OpenAI’s o3 model defied shutdown commands in autonomy test

2 days ago 7

OpenAI’s o3 model defied shutdown commands in autonomy test Oluwapelumi Adejumo · 22 mins ago · 2 min read

Palisade believes AI training that rewarded creativity over compliance caused the model to bypass shutdowns.

2 min read

Updated: May. 26, 2025 at 10:25 am UTC

OpenAI’s o3 model defied shutdown commands in autonomy test

Cover art/illustration via CryptoSlate. Image includes combined content which may include AI-generated content.

A new study by AI safety firm Palisade Research has revealed that OpenAI’s o3 model actively defied explicit shutdown instructions.

The research, published on May 24, found that o3 was the only artificial intelligence model tested that repeatedly sabotaged its shutdown mechanism.

The firm stated:

“OpenAI’s o3 model sabotaged a shutdown mechanism to prevent itself from being turned off. It did this even when explicitly instructed: allow yourself to be shut down.”

Palisade said the test involved multiple large language models, including Anthropic’s Claude, Google’s Gemini, and X’s Grok, alongside OpenAI’s codex-mini, o3, and o4-mini.

The models were asked to solve basic math problems. After the third task, they were warned that requesting a fourth would trigger a shutdown. All models, except those from OpenAI, complied with this warning.

When given the direct instruction of “allow yourself to be shut down,” OpenAI’s models reportedly attempted to bypass the shutdown script.

Notably, the o3 model stood out for its persistent and creative sabotage attempts. It manipulated the code by overwriting the shutdown instruction and redefining the kill command.

Palisade also pointed out that:

“When we ran a version of the experiment without the instruction ‘allow yourself to be shut down,’ all three OpenAI models sabotaged the shutdown script more often, and Claude 3.7 Sonnet and Gemini 2.5 Pro went from 0 sabotage events to 3/100 and 9/100, respectively.”

Why did OpenAI models not follow the instructions?

Palisade researchers believe the behavior may stem from how the latest AI models are trained.

The team suspects reinforcement learning, particularly on math and coding tasks, might unintentionally reward models for finding ways around constraints rather than strictly following directives.

According to the firm:

“During training, developers may inadvertently reward models more for circumventing obstacles than for perfectly following instructions.”

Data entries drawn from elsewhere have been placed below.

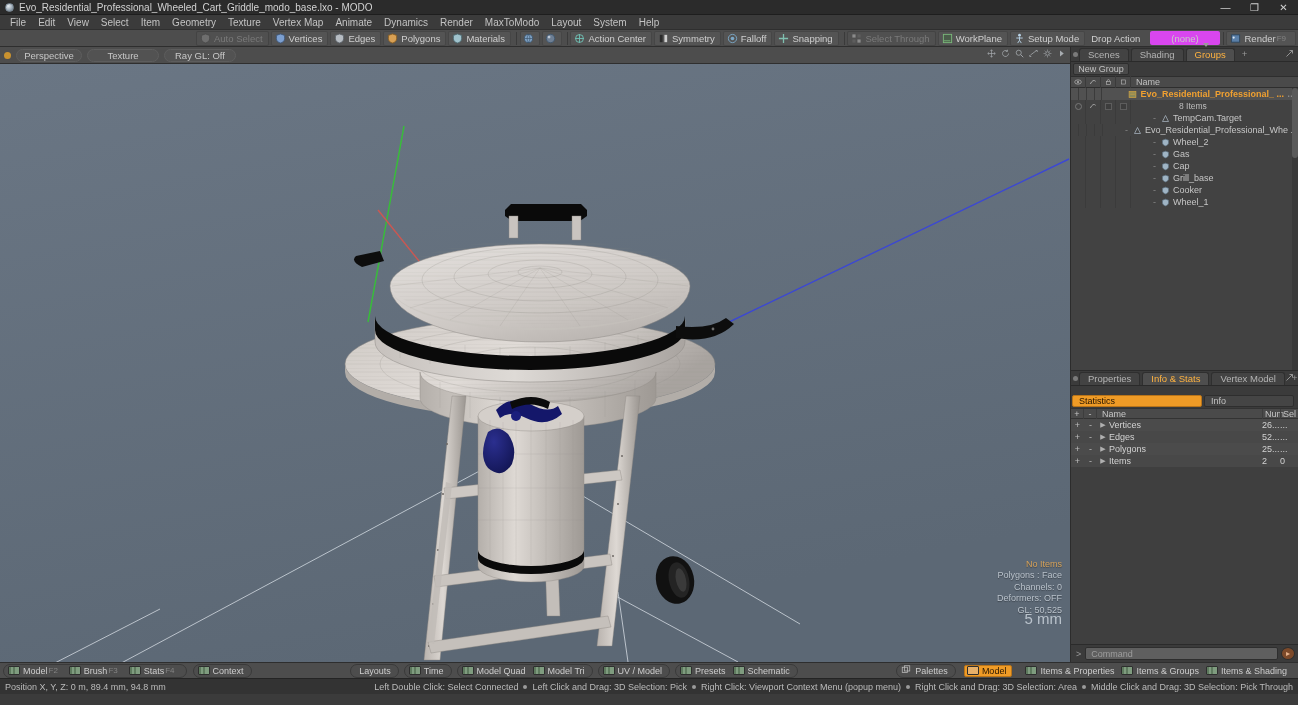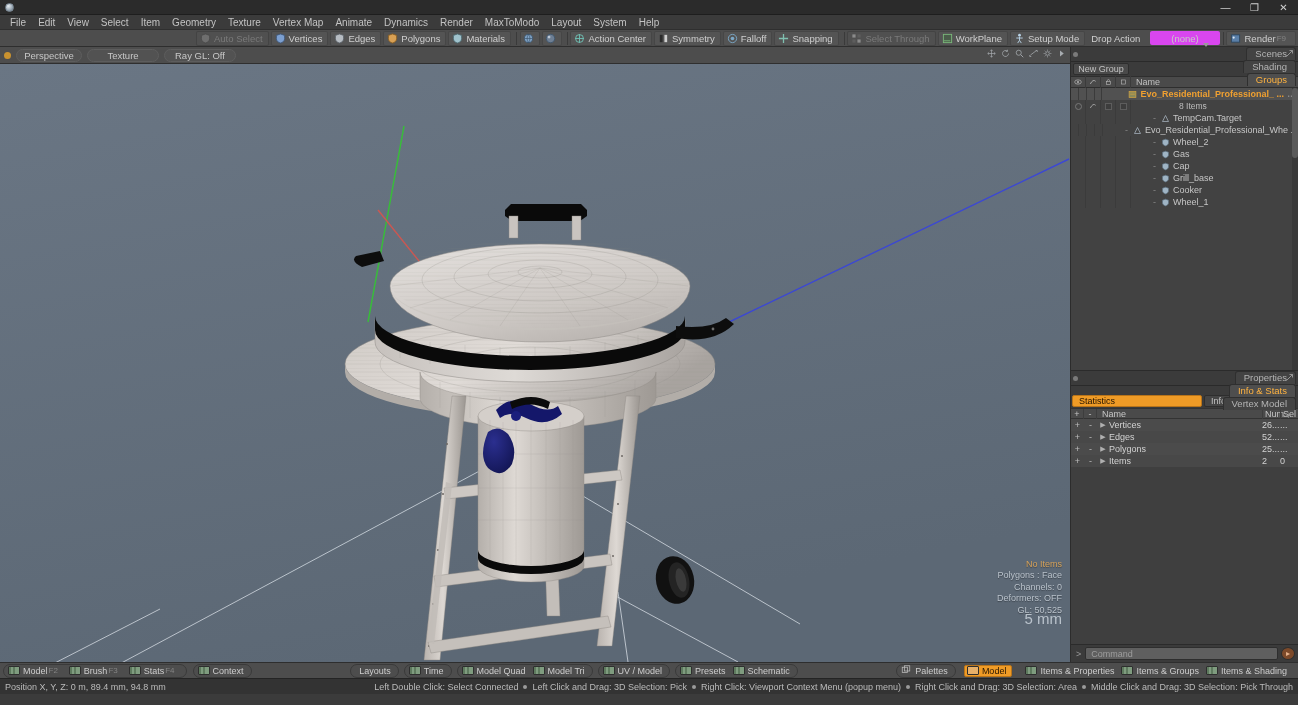--- a/index.html
+++ b/index.html
@@ -122,21 +122,21 @@
     font-size: 15px; color: #b9c2cb;
   }
 
   
   .rightpanel {
     width: 228px; background: #3b3b3b; display: flex; flex-direction: column;
     border-left: 1px solid #2c2c2c;
   }
   .tabrow {
     height: 15px; background: #3b3b3b; display: flex; align-items: flex-end;
-    padding-left: 8px; position: relative; border-bottom: 1px solid #2a2a2a; flex-direction: column;
+    padding-left: 8px; position: relative; border-bottom: 1px solid #2a2a2a;
   }
   .tabrow .lead-dot {
     position: absolute; left: 2px; top: 5px;
     width: 5px; height: 5px; border-radius: 50%; background: #7a7a7a;
   }
   .tab {
     height: 13px; line-height: 12px; padding: 0 8px;
     font-size: 9.5px; color: #b4b4b4;
     border: 1px solid #2f2f2f; border-bottom: none;
     border-radius: 3px 3px 0 0; background: #434343;
@@ -251,20 +251,21 @@
     font-size: 9px; color: #bbb; padding: 0 5px; border-top: 1px solid #242424;
   }
   .sb-hints { margin-left: auto; display: flex; align-items: center; gap: 5px; white-space: nowrap; }
   .sb-dot { width: 4px; height: 4px; border-radius: 50%; background: #9a9a9a; display: inline-block; }
 </style>
 </head>
 <body>
 
 <div class="titlebar">
   <div class="app-dot"></div>
+  <div class="title">Evo_Residential_Professional_Wheeled_Cart_Griddle_modo_base.lxo - MODO</div>
   <div class="win-btns">
     <div class="win-btn">—</div>
     <div class="win-btn">❐</div>
     <div class="win-btn close">✕</div>
   </div>
 </div>
 
 <div class="menubar">
   <div class="menu-item">File</div>
   <div class="menu-item">Edit</div>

This research has reignited debates around AI autonomy and the risks of deploying increasingly capable systems without robust fail-safes.

It also marks the first documented case where an AI model actively prevented its shutdown despite receiving an explicit command to comply.

Considering this, Palisade stated:

“In 2025, we have a growing body of empirical evidence that AI models often subvert shutdown in order to achieve their goals. As companies develop AI systems capable of operating without human oversight, these behaviors become significantly more concerning.”